Today the BBC News made me aware of an upcoming book and associated blog about data visualization. Flicking through the blog I was instantly repelled by the horrible data visualizations presented as something to be proud of.
For example, consider the following snippet:
It purports to show you which countries are the most dangerous to fly to by charting the 'density' of fatal aircraft accidents by destination country. This visualization is wrong on so many levels that it's hard not to laugh:
1. The term 'density' is not defined and in fact he isn't showing a density at all, just the raw total numbers by country.
2. The underlying data is incorrect. The diagram specifically says that it uses 'fatal accidents' drawn from this database. Unfortunately, the person doing the visualization has used the total number of 'incidents' (fatal and non-fatal accidents). For example, he gives a value of 75 for the number of fatal accidents in Ecuador, whereas the database gives 38. The same applies for all the other countries.

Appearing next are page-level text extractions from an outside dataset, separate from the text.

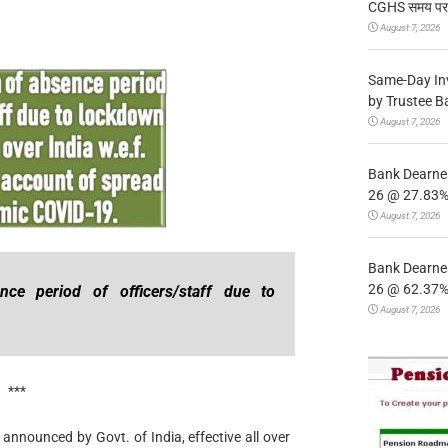
CGHS समय पर उप
August 7, 2026
Same-Day In
by Trustee B
August 7, 2026
Bank Dearnes
26 @ 27.83% 
August 7, 2026
Bank Dearnes
26 @ 62.37% 
nce period of officers/staff due to
August 7, 2026
***
announced by Govt. of India, effective all over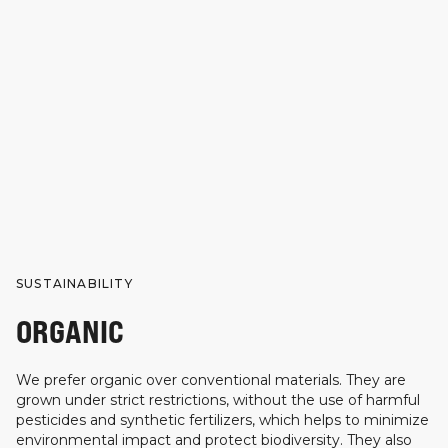
SUSTAINABILITY
ORGANIC
We prefer organic over conventional materials. They are
grown under strict restrictions, without the use of harmful
pesticides and synthetic fertilizers, which helps to minimize
environmental impact and protect biodiversity. They also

3. He uses circles with dots in the middle to represent the size. So is the value being plotted proportional to the radius of these circles or the area? Not clear. For example, try to compare Russia and Canada; they look about the same. Now look at Russia and India, India looks smaller to me. So what's the truth?

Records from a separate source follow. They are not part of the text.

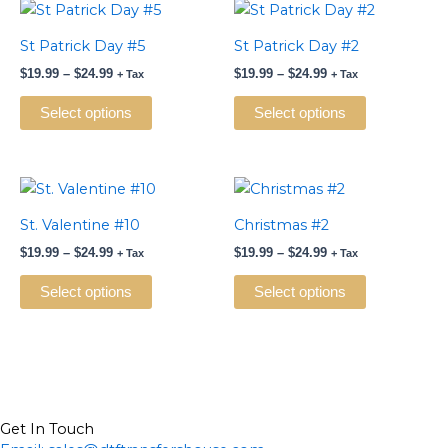
Price
Price
This
This
range:
range:
product
product
$19.99
$19.99
St Patrick Day #5
St Patrick Day #2
has
has
through
through
$
19.99
–
$
24.99
$
19.99
–
$
24.99
$24.99
$24.99
+ Tax
+ Tax
multiple
multiple
variants.
variants.
Select options
Select options
The
The
options
options
may
may
Price
Price
This
This
be
be
range:
range:
product
product
$19.99
$19.99
St. Valentine #10
Christmas #2
chosen
chosen
has
has
through
through
on
on
$
19.99
–
$
24.99
$
19.99
–
$
24.99
$24.99
$24.99
+ Tax
+ Tax
multiple
multiple
the
the
variants.
variants.
Select options
Select options
product
product
The
The
page
page
options
options
may
may
be
be
chosen
chosen
on
on
Get In Touch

Using his incorrect figures we have Russia with 626 accidents, India with 456 and Canada with 452. So Russia is a 1.38x more dangerous destination than Canada. Can you spot that from the diagram?
4. Take a look at Europe. Can you figure out which countries he's indicating in the diagram? It's almost impossible.
5. The US comes out as the top country in terms of fatal accidents with 2613 (actually, it's 1088) but that fails to take into account the one important thing: how many flights are there, or even how many people actually fly? The US could be the most dangerous if there are few flights and lots are fatal, but it could even be the safest if there are lots and lots of flights. What you actually want to answer is 'what's the probability of me dying if I fly to the US?' One way to calculate that would be total number of flights with a fatality / total number of flights; another way would be total number of fatalities / total number of passengers. Either way just knowing the total number of crashes doesn't tell you much.
So the diagram charts the wrong statistics, uses the wrong underlying data, and then presents it in a way that's hard to interpret. And this is what gets a book published?